The Liberals are currently on the left as well and using the Covid emergency have managed to exercise control over nearly all of Canada’s media outlets. The legacy press has been supported financially through the pandemic with the expectation that the government’s messages would be reflected uncritically. It’s not a good idea to bite the hand that feeds you and with strings attached to the funding, the Liberals have turned almost every media outlet into a state mouthpiece since the money started flowing. If you’re wondering why the Sun and National Post are so pro-government, it might have something to do with the $1.3 million government donation to parent company Postmedia.

Most recently the Liberals have co-opted the press to declare that the truckers have (amongst other atrocities) disrespected the Ottawa War Memorial and the statue of Terry Fox. They have waved swastika and Confederate flags, have openly defecated and urinated in the streets, have stolen from food banks and generally terrorized the people of Ottawa.

Can any of this be true? Yes but in rare and isolated instances and by focusing on isolated unrepresentative occurrences, the government has been able to lie about the true nature of the demonstration in an attempt to sway public opinion. When the same distorted view is reported and repeated by so many outlets the big lie is created.

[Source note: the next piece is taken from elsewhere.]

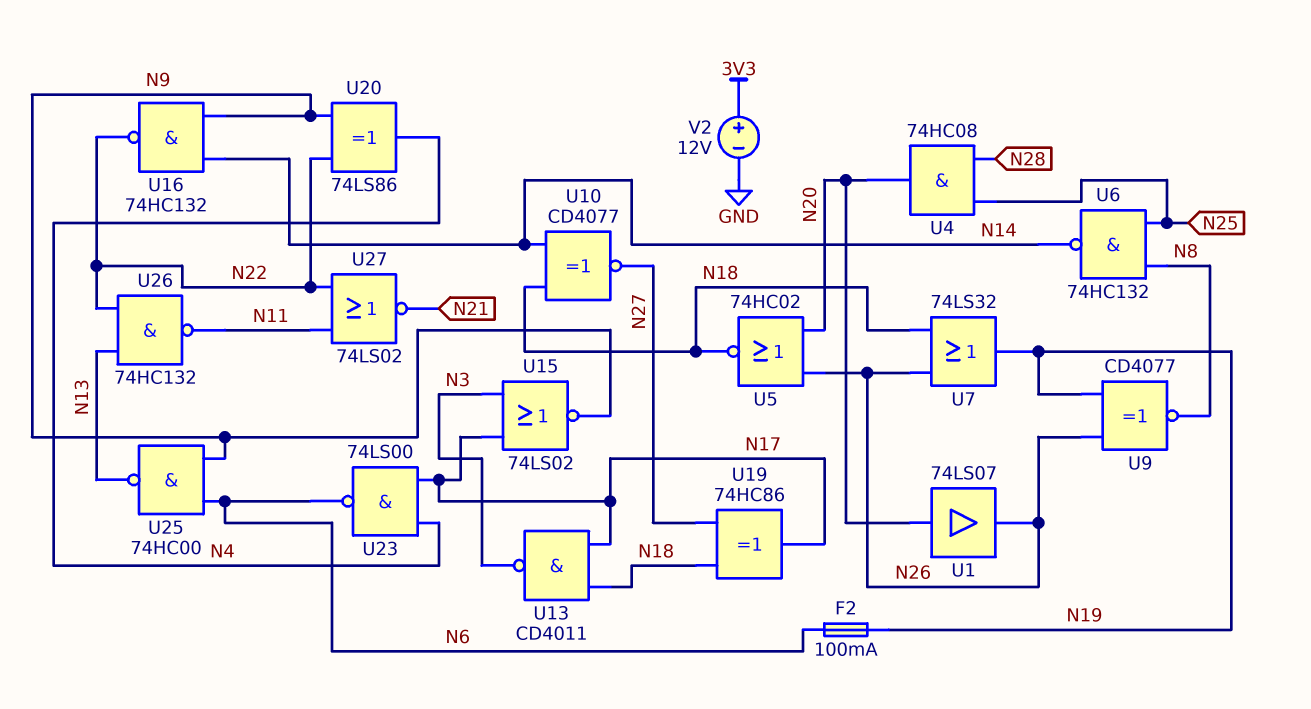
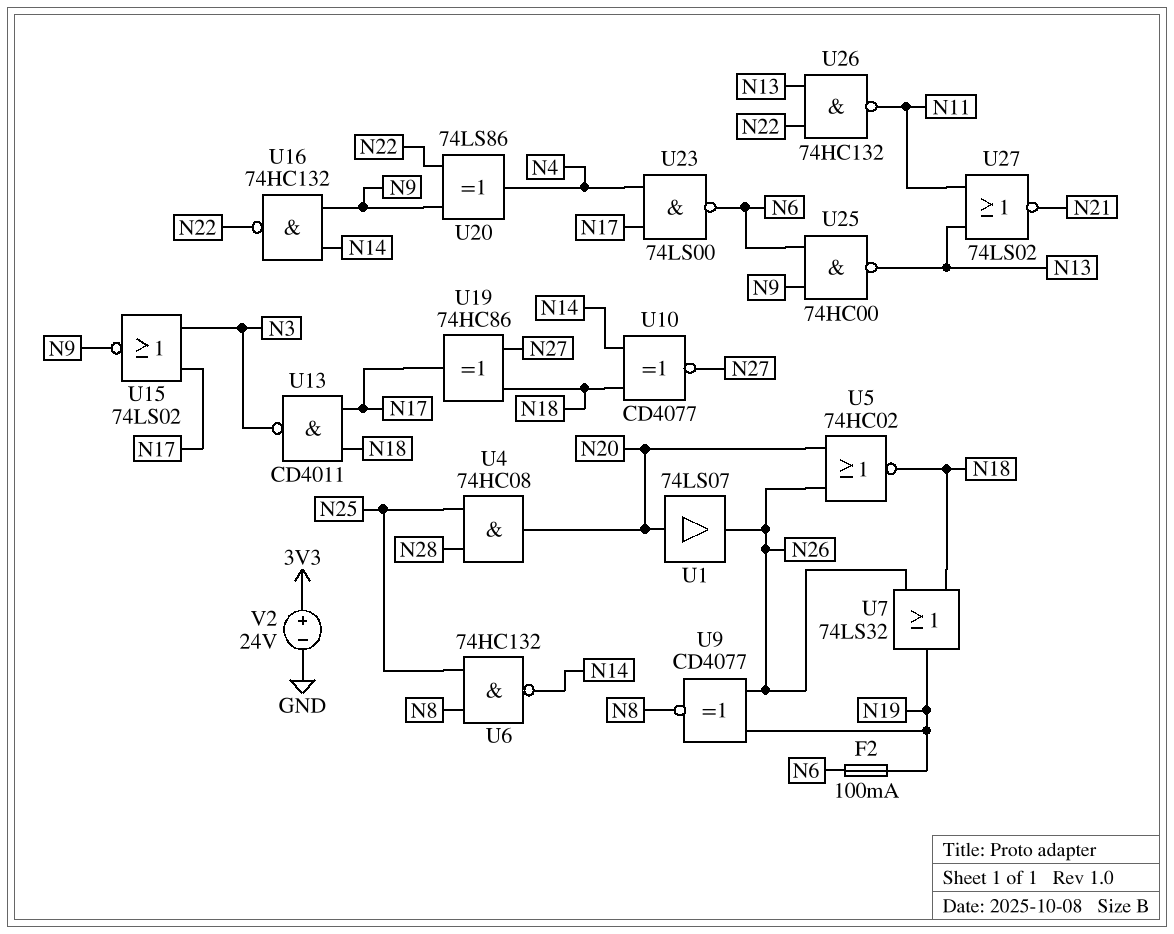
U27: NOR 74LS02 (in N11, in N22, out N21) -> NOR 74LS02 (in N11, in N13, out N21)
V2: 12V (plus 3V3, minus GND) -> 24V (plus 3V3, minus GND)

Is there another side to the story? Going outside the legacy press, there are several bloggers who have reported and even broadcast live from the protests and they tell a different tale. Here’s a sampling of YouTube channels (and a blog) that are presenting a completely different version of the protest. Naturally these people aren’t government funded and that’s why they may be more honest and credible.

Clyde Do Something.
JustinCredibleTV
Jordan Peterson February 5.
Freedom Convoy Manifesto

The Reformed Physicist blog.

It’s essential that news is reported accurately and contrary opinions can be aired. Freedom of speech is a fundamental right – it’s only with the exchange of views that a dialog can exist and opposing sides can come to an understanding.